In the Evening comes from Akhmatova’s second collection, Rosary (Chetki, 1914). While a popular success, it earned her some abusive literary criticism that later gave ammunition to Andrey Zhdanov, Stalin’s culture minister, who characterised her as “half nun and half whore”.

There’s little of the “nun” in the openly frustrated eroticism of In the Evening. Akhmatova was three years married to the poet Nikolai Gumilyov: the marriage didn’t last. He’s not necessarily the figure in the poem, though he distinctly reminds me of the husband imagined in another sardonic poem, He Loved Three Things Alone … In the aesthetic elegance of the garden setting, the male admirer of In the Evening seems the perfect expression of aesthetic refinement without warmth.

The initial emphasis on the violin music seems to lend the whole piece cinematic qualities. McKane picks up on the specifying word “such”, often sacrificed in other translations, and its colloquial force as an intensifier helps realise a voice – and a means of accepting the seeming exaggeration of “inexpressible sorrow”. The strings fade down but seem to continue, sotto voce.

The male speaker may not be lying when he describes himself as “a true friend”: the poem resists judgment. Still, there’s an implied dissonance between his claim and what the speaker desires – expressive “passion”. He is handsome (if that brief mention of the gold eyelashes is indicative) and appreciative of his companion’s beauty, but fatally amused by their roles in the romantic scenario.

I like the repetition of “touch” in the second stanza. Sometimes, even for the poetry translator, opportunity knocks and a limitation in the new language becomes a strength. The Russian words are related but distinct. The English tells us more forcibly that the lover would touch the woman’s body with no more passion than he would admiringly feel the fabric or tailoring of a dress.

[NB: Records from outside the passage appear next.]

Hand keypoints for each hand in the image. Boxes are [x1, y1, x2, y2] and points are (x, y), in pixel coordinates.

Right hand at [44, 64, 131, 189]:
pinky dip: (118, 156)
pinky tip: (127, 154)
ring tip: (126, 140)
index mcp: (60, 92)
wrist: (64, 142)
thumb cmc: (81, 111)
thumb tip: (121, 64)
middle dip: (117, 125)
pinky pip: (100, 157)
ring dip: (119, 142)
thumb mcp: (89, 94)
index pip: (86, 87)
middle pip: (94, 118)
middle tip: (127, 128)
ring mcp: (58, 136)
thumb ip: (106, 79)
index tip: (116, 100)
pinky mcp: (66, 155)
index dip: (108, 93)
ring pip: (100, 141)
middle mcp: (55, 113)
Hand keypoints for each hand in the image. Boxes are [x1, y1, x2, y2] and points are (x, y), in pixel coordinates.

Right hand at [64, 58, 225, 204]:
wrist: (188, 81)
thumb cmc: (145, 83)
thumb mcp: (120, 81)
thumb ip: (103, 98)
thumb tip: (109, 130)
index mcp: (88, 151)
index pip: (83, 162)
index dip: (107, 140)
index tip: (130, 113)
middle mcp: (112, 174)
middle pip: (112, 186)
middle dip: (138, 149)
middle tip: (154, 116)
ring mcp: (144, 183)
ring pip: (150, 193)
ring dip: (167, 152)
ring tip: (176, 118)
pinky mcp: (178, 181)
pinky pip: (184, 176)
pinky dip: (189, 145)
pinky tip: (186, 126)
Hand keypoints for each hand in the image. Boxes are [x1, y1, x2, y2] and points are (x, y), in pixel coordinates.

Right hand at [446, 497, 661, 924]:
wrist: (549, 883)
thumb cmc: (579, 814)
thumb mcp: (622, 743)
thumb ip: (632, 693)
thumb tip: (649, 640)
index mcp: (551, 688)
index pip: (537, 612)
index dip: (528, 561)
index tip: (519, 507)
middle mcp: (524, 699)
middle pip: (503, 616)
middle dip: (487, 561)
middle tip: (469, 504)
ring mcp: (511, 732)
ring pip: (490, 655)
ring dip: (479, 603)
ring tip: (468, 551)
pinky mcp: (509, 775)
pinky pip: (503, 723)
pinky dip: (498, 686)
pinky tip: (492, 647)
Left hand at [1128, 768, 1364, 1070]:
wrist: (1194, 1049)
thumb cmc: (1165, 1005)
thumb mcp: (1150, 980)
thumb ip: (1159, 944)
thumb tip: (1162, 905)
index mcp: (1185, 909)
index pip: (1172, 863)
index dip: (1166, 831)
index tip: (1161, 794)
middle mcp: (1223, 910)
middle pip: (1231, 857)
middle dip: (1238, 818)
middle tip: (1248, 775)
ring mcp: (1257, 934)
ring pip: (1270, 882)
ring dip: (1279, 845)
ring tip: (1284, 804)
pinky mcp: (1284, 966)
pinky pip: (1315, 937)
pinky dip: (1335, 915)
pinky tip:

The cat, the bird, and the “shapely horsewoman” in the next stanza, are all aestheticised objects, animal potency subdued in an appreciation that implies subjugation. They’re stroked now, not merely touched. The paradox is that the reader is pressed to share the same viewpoint. We see and stroke these creatures, too. And then, in the last clever “stroke” of stanza three, the aesthete himself becomes objectified.

In our imaginary film sequence, the strings fade up again. And what they “sing” is cruelly mocking, in this context. They are addressing other lovers, more passionate, less critical, luckier than the protagonist and her partner. No such consummation awaits our leading characters. The evening sours and saddens: this is a love-deprived love poem, with a possible hint of darkening political weather, too, in the image of “spreading smoke”. Again, the plain word-choice works best. The Russian verb, “to spread”, can also be translated as “to creep”. The less metaphorical choice evades personification or confusion with the (slightly) serpentine male character. Akhmatova’s poetry cannot always sound understated in English, but, as usual, McKane tactfully mutes the strings wherever possible. The original Russian can be compared here, alongside a different translator’s interpretation.

This version of In the Evening is from the Selected Poems by Anna Akhmatova, translated and edited by McKane. The selection was originally a slimmer volume, published by Penguin/OUP in 1969. Although aimed at the general reader, the edition McKane revised and expanded for Bloodaxe 20 years later (most recently reprinted in 2016) includes interesting textual notes, a thoughtful, glasnost-haunted introduction, and translations of some of the poet’s vivid short prose.

McKane died in December 2016. He was both a poet and an accomplished translator from a number of languages, pre-eminently Russian and Turkish. His premature death signifies a sad narrowing of literary horizons in the UK.